Mais son impressionnante progression qui, cornaquée par le Doc commence à ressembler à une mutation, aucun observateur un tantinet avisé et lucide ne peut la contester. Après sa saison rookie, les critiques envers le numéro 1 de la draft 2009 pointaient du doigt sa faible panoplie offensive, son absence de mouvements au poste, son jump shoot faiblard, sa maladresse aux lancers – qui logiquement en faisait une option dangereuse sur les possessions importantes en fin de match, son basket très poster boy et last but not least, la hype qu’il a très vite générée. Berné comme un bleu par les vicelards de Memphis au premier tour des playoffs 2013, après une saison régulière décevante à 18 pts et 8,3 rbds, l’ailier-fort angeleno a donné lui-même le bâton pour se faire battre. Arrogant, floppeur, pleureuse, diva, trop soft, pas assez dur, Blake a levé contre lui le peuple des « haters ».

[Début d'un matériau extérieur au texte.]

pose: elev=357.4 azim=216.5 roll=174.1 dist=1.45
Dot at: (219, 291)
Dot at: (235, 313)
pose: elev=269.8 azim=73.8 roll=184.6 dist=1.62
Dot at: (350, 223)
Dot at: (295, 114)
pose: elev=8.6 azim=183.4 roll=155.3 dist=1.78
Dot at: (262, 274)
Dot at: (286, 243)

Et puis Vinny Del Negro s’en est allé, un champion NBA et mentor en puissance est arrivé sur le banc et l’acolyte de CP3 a mis un mois après le début de campagne pour graver dans le marbre deux postulats : primo c’est un gros bosseur, intelligent dans sa préparation et minutieux dans son approche, qui connait assez bien ses lacunes pour les combler une par une ; secundo, il dispose d’une faculté de progression sans beaucoup d’équivalents en NBA.
Comme les plus grands, il s’attache à corriger ses défauts
En deux saisons pleines il a rayé de la carte ses plus grosses lacunes.
– Son jump shoot ? Il rentre et il peut même désormais se le créer tout seul en prenant la gonfle dos au panier.
– Son adresse à mi-distance ? Elle est parmi les meilleures de la ligue chez les intérieurs. Sa sélection de shoots ? Il a enfilé un mois de compétition à plus de 25 pts de moyenne au-dessus des 50%.
– Ses lancers ? Il met ceux qui comptent et le hack a blake n’est plus une arme adverse.
– Son arsenal dos au panier ? Il y a ajouté une main gauche et un toucher.
Son spin move en sortie de dribble entre les jambes, c’est son fait maison à lui, il en dit long sur ses qualités techniques. Si DeAndre nettoie les cercles, il y est aussi pour quelque chose. Et si Blake régale en transition comme sur demi-terrain, DJ est également responsable. La paire est complémentaire, chacun a besoin de l’autre et l’exceptionnelle saison du Okie s’explique aussi par la nouvelle dimension prise par son compère du Texas.
Blake Griffin peut encore agacer par ses attitudes et ses complaintes auprès des arbitres. Mais il ne peut plus porter une réputation d’étoile surcotée ! Son cap il l’a passé.